### Text
######
Cybersecurity experts are calling for the legal sector to be defined as critical to securing national infrastructure, after revealing that 100% of law firms were targeted by attackers in the first quarter of 2020.
BlueVoyant appraised thousands of law firms worldwide between January and March 2020, to compile its latest report, Sector 17 – The State of Cybersecurity in the Legal Sector.
Of those targeted, some 15% are likely to have been compromised while nearly half showed signs of suspicious activity, including malicious proxy use, it said.
The near-$1 trillion sector is a prime target for financially motivated attacks as well as nation state actors looking for sensitive information they can use to make money or leverage geopolitically.
The report details examples of ransomware threats, financial data and PII theft, third-party risks, password breaches, insider leaks and hacktivism.
These include stand-out cases such as the 2016 Panama Papers breach of law firm Mossack Fonseca, the 2017 ‘ransomware’ outage at DLA Piper caused by NotPetya, and this year’s Luanda Leaks breach which revealed incriminating evidence on the former President of Angola.
######
### Collected data

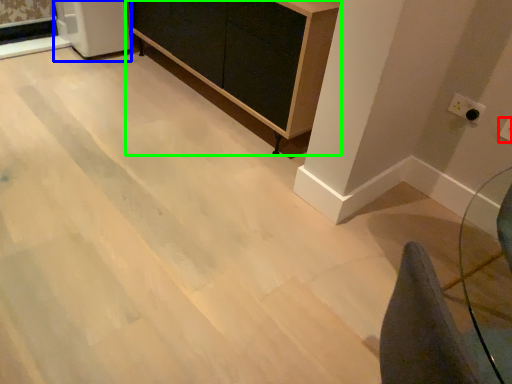
Question: Estimate the real-world distances between objects in this image. Which object is farther from electric outlet (highlighted by a red box), appliance (highlighted by a blue box) or furniture (highlighted by a green box)?

Choices:
 (A) appliance
 (B) furniture

Answer: (A)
######
### Required tasks
a) According to the article on cybersecurity in the legal sector, what share of the law firms that were likely compromised does the report estimate among those targeted?
b) Resume the article on cybersecurity in the legal sector, picking up after its last sentence.

### Responses for each task
a) Some 15% of those targeted are likely to have been compromised.

b)
BlueVoyant, a firm which counts former GCHQ director Robert Hannigan as its chairman, wants the sector to be added to the 16 others defined by the Department of Homeland Security as critical to securing national infrastructure, resources and resiliency.
“The stakes could not be higher. While the legal sector is performing well in comparison to the other 16 sectors, attacks against law firms constitute some of the most sensational and damaging cyber-attacks in history. We have already seen how recent incidents can cause substantial geopolitical fallout, not to mention tremendous direct and indirect financial repercussions for law firms,” argued CEO Jim Rosenthal.
“Threat actors are aggressively targeting law firms, and they are doing so daily. Threats against law firms are high volume, multi-faceted, and organized; threat actors use multiple sophisticated tools and techniques; and, notwithstanding industry-leading efforts, law firms have been successfully compromised.”